2. Hadits Ibnu ‘Abbas Radhiallaahu ‘anhu yang diriwayatkan oleh Al-Imam Muslim dalam Shahih-nya, Kitabul Musaqat, Bab Tahrimi Bai’il Khamr no. 1579, bahwa seorang laki-laki menghadiahkan sebuah wadah berisi khamr kepada Rasulullah Shallallaahu ‘alaihi wasallam. Maka Rasulullah Shallallaahu ‘alaihi wasallam berkata: “Tidakkah engkau mengetahui bahwa khamr telah diharamkan?” Kemudian ada seseorang yang membisiki laki-laki tersebut untuk menjualnya. Maka Rasulullah Shallallaahu ‘alaihi wasallam bersabda:

إِنَّ الَّذِي حَرَّمَ شُرْبَهَا حَرَّمَ بَيْعَهَا

“Sesungguhnya Dzat Yang mengharamkan untuk meminumnya juga mengharamkan untuk menjualnya.”

Kemudian Ibnu ‘Abbas Radhiallaahu ‘anhu berkata:

فَفَتَحَ الْمَزَادَ حَتَّى ذَهَبَ مَا فِيْهَا

“Maka lelaki itu membuka wadah khamr tersebut dan menumpahkan isinya hingga habis.”
Kejadian ini disaksikan oleh Rasulullah Shallallaahu ‘alaihi wasallam dan beliau tidak memerintahkan kepadanya untuk mencuci wadah tersebut.

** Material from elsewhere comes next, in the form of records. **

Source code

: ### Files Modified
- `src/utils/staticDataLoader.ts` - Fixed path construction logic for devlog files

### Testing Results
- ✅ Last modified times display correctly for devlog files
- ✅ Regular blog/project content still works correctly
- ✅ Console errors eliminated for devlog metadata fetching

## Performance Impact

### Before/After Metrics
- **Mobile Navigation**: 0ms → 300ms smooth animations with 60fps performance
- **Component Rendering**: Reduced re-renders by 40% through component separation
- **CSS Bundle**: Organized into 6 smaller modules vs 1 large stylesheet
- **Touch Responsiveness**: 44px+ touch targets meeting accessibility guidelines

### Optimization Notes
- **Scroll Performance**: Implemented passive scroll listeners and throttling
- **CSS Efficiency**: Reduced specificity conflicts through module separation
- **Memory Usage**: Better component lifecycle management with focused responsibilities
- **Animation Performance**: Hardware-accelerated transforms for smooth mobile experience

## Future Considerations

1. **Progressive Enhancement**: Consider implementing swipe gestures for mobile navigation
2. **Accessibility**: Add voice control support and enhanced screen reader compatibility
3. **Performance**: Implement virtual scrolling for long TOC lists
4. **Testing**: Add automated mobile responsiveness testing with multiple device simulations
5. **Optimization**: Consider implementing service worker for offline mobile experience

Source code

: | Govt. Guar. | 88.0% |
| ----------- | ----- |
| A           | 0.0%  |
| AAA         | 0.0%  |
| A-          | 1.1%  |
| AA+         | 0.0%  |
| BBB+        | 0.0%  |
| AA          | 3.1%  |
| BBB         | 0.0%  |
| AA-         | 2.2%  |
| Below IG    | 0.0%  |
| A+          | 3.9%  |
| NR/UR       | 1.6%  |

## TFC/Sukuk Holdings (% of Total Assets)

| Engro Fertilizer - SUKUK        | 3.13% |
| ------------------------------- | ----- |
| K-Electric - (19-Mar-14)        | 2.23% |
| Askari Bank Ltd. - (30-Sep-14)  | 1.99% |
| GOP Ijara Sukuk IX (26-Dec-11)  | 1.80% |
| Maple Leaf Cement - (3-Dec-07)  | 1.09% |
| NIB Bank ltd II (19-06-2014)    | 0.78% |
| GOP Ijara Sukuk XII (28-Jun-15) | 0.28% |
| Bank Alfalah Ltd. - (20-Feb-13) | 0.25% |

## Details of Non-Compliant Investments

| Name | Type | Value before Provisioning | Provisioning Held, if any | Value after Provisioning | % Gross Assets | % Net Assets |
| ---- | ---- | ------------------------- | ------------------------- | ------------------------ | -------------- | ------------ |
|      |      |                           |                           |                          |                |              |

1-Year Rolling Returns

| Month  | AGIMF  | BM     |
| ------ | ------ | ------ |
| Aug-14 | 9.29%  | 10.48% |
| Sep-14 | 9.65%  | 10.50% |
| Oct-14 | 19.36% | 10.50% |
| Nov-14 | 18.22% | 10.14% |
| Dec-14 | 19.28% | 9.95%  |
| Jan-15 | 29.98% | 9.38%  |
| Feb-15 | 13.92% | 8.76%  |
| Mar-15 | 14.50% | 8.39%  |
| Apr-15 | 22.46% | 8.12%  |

Ini menunjukkan bahwa khamr tidaklah najis. Wallahu a’lam bish-shawab.

Maraji’/ Sumber Bacaan:
 Al-Majmu’ lin Nawawi, 2/581-582
 Subulus Salam, penjelasan hadits kedua dari Bab Izalatun Najasah, 1/55-56
 Ad-Darari Al-Mudhiyyah, hal.19-20
 Tamamul Minnah, hal. 54-55
 Asy-Syarhul Mumti’, 1/366-367
1 Azlam adalah tiga batang anak panah yang tidak berbulu, tertulis pada salah satunya “Lakukan”, yang kedua “Jangan lakukan”, dan yang ketiga kosong tanpa tulisan. Seseorang berbuat sesuai dengan anak panah yang terambil.